# PALUTE: In-Memory Lookup Table-Based Accelerator Empowers Edge Large Language Model Inference

> PALUTE uses monolithic 3D DRAM to implement in-memory lookup table queries, achieving a throughput of 1264 TPS at 0.16W power consumption. It delivers 12.8x higher energy efficiency than existing solutions, providing an efficient approach for deploying LLMs on edge devices.

- 板块: [Openclaw Llm](https://www.zingnex.cn/en/forum/board/openclaw-llm)
- 发布时间: 2026-06-08T00:33:44.000Z
- 最近活动: 2026-06-09T02:52:21.997Z
- 热度: 133.7
- 关键词: 大语言模型, 边缘推理, 存内计算, 查找表, 三维DRAM, AI加速器, 低功耗, 量化推理
- 页面链接: https://www.zingnex.cn/en/forum/thread/palute
- Canonical: https://www.zingnex.cn/forum/thread/palute
- Markdown 来源: floors_fallback

---

## [Main Floor/Introduction] PALUTE: In-Memory Lookup Table-Based Edge LLM Inference Accelerator

PALUTE is an in-memory computing accelerator designed for edge large language model (LLM) inference. Its core innovation lies in using monolithic 3D DRAM (M3D DRAM) to enable in-memory lookup table (LUT) queries. It achieves a throughput of 1264 TPS at 0.16W power consumption and 12.8x higher energy efficiency than existing solutions, offering an efficient solution for deploying LLMs on edge devices.

Original authors: arXiv authors | Source: arXiv (2026-06-08) | Paper link: http://arxiv.org/abs/2606.08891v1

## Background: Core Challenges of Edge LLM Inference

The demand for LLMs on edge devices (e.g., mobile phones, IoT devices) is growing, but it faces three key constraints:
1. Tight power budget (mobile devices have an upper limit of only a few watts);
2. Limited chip area (impacting cost and heat dissipation);
3. Memory bandwidth bottleneck (far weaker than data centers).

Traditional low-bit quantization schemes reduce storage and computation loads but introduce overhead from dequantization and nonlinear operations, creating a new bottleneck.

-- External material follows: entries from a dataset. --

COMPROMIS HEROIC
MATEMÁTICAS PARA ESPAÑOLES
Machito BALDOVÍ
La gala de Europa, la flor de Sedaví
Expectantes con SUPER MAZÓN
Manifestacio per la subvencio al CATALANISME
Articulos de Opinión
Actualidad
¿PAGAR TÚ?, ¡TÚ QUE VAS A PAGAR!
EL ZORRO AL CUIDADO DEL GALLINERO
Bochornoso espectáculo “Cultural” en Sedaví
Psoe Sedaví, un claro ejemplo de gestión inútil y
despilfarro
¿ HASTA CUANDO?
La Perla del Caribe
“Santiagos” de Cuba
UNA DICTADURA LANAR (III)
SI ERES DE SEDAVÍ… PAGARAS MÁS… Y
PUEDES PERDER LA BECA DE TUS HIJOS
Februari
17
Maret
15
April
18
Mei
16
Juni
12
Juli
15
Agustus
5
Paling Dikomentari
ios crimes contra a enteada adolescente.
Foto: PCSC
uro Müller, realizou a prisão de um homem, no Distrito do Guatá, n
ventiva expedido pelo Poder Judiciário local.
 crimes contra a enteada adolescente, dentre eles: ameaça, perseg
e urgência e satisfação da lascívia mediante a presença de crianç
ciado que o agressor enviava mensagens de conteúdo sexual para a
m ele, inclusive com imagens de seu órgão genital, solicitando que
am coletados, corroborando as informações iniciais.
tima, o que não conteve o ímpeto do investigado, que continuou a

## Method: Architectural Innovations of PALUTE

PALUTE combines LUT methods with M3D DRAM technology. Key designs include:
1. **M3D DRAM Vertical Organization**: Uses vertically stacked storage layers to support high-parallel lookup and reduce area overhead;
2. **Near-Memory LUT Generator**: Quickly generates LUTs for GEMM/nonlinear operators, with dynamic updates to avoid static table capacity pressure;
3. **System-Level Scheduling**: Intelligently predicts access patterns, prefetches data, and minimizes cross-layer data movement.

## Evidence: Performance and Energy Efficiency of PALUTE

Tested on the Qwen3-4B model (W4A4 quantization):
- Throughput: 1264 TPS;
- Power consumption: 0.16W;
- Energy efficiency comparison: 12.8x higher than CHIME, 1.6x higher than FIGLUT;
- Area efficiency: 2.0x higher than PIMPAL.

## Technical Details: In-Memory Computing and LUT Optimization

1. **In-Memory Computing Advantages**: Reduces data movement energy consumption (data movement energy in traditional architectures is far higher than computation);
2. **LUT Compression Coding**: Uses differential coding, piecewise linear approximation, and adaptive precision to optimize storage efficiency;
3. **Quantization Collaboration**: Optimized for W4A4 low-bit scenarios, leveraging quantization regularity.

## Application Scenarios: Edge Deployment Directions of PALUTE

Suitable for:
1. Smartphone on-device AI (offline translation, privacy document processing);
2. IoT and edge gateways (industrial quality inspection, intelligent monitoring);
3. Autonomous driving and robots (real-time perception and decision-making).

## Limitations and Future Outlook

**Current Limitations**:
- Model scale: Only verified on 4B parameter models; scalability for larger models needs validation;
- Versatility: Optimized for Transformers; other networks require adjustments;
- Process dependency: M3D DRAM maturity affects deployment.

**Future Directions**:
- Support 7B/13B models;
- Multimodal expansion;
- Dynamic precision adjustment;
- Improve software stack (compiler, runtime).

## Conclusion: Edge AI Value of PALUTE

PALUTE combines LUT and M3D DRAM to resolve the power-performance contradiction in edge LLM inference, marking an important advancement in edge AI accelerators. As hardware matures and software improves, smooth operation of large models on edge devices will become the norm in the future.